*** RECORDS FOR THIS EXERCISE Section Begins ***

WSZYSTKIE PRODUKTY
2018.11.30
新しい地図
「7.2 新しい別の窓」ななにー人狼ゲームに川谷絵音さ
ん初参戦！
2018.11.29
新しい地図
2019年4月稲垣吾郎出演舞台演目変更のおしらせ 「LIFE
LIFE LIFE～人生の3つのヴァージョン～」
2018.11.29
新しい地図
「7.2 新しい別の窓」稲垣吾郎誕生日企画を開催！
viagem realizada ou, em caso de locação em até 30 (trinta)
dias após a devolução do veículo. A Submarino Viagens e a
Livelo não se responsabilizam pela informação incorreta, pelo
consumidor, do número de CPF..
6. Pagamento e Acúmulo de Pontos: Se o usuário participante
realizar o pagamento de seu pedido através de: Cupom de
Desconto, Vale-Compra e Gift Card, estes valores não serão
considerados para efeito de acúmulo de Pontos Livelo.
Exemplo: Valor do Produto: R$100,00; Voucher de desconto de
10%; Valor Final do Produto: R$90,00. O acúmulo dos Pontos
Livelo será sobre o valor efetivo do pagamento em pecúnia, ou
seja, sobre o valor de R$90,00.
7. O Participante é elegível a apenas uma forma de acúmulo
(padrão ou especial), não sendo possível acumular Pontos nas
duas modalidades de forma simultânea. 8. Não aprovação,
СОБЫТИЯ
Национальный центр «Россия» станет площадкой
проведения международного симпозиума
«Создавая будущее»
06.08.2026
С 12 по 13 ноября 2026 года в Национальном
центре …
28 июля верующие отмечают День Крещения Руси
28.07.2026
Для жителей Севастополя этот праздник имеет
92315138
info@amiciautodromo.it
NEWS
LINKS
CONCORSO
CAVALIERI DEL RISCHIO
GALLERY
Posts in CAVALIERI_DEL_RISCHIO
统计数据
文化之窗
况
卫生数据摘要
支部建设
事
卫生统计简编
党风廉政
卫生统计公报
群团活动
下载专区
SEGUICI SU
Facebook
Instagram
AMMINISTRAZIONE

*** RECORDS FOR THIS EXERCISE Section Ends ***

* [WHAT YOU NEED TO DO]:
Write out every line of the data above without changing anything.

* [FINISHED EXERCISE]:
WSZYSTKIE PRODUKTY
2018.11.30
新しい地図
「7.2 新しい別の窓」ななにー人狼ゲームに川谷絵音さ
ん初参戦！
2018.11.29
新しい地図
2019年4月稲垣吾郎出演舞台演目変更のおしらせ 「LIFE
LIFE LIFE～人生の3つのヴァージョン～」
2018.11.29
新しい地図
「7.2 新しい別の窓」稲垣吾郎誕生日企画を開催！
viagem realizada ou, em caso de locação em até 30 (trinta)
dias após a devolução do veículo. A Submarino Viagens e a
Livelo não se responsabilizam pela informação incorreta, pelo
consumidor, do número de CPF..
6. Pagamento e Acúmulo de Pontos: Se o usuário participante
realizar o pagamento de seu pedido através de: Cupom de
Desconto, Vale-Compra e Gift Card, estes valores não serão
considerados para efeito de acúmulo de Pontos Livelo.
Exemplo: Valor do Produto: R$100,00; Voucher de desconto de
10%; Valor Final do Produto: R$90,00. O acúmulo dos Pontos
Livelo será sobre o valor efetivo do pagamento em pecúnia, ou
seja, sobre o valor de R$90,00.
7. O Participante é elegível a apenas uma forma de acúmulo
(padrão ou especial), não sendo possível acumular Pontos nas
duas modalidades de forma simultânea. 8. Não aprovação,
СОБЫТИЯ
Национальный центр «Россия» станет площадкой
проведения международного симпозиума
«Создавая будущее»
06.08.2026
С 12 по 13 ноября 2026 года в Национальном
центре …
28 июля верующие отмечают День Крещения Руси
28.07.2026
Для жителей Севастополя этот праздник имеет
92315138
info@amiciautodromo.it
NEWS
LINKS
CONCORSO
CAVALIERI DEL RISCHIO
GALLERY
Posts in CAVALIERI_DEL_RISCHIO
统计数据
文化之窗
况
卫生数据摘要
支部建设
事
卫生统计简编
党风廉政
卫生统计公报
群团活动
下载专区
SEGUICI SU
Facebook
Instagram
AMMINISTRAZIONE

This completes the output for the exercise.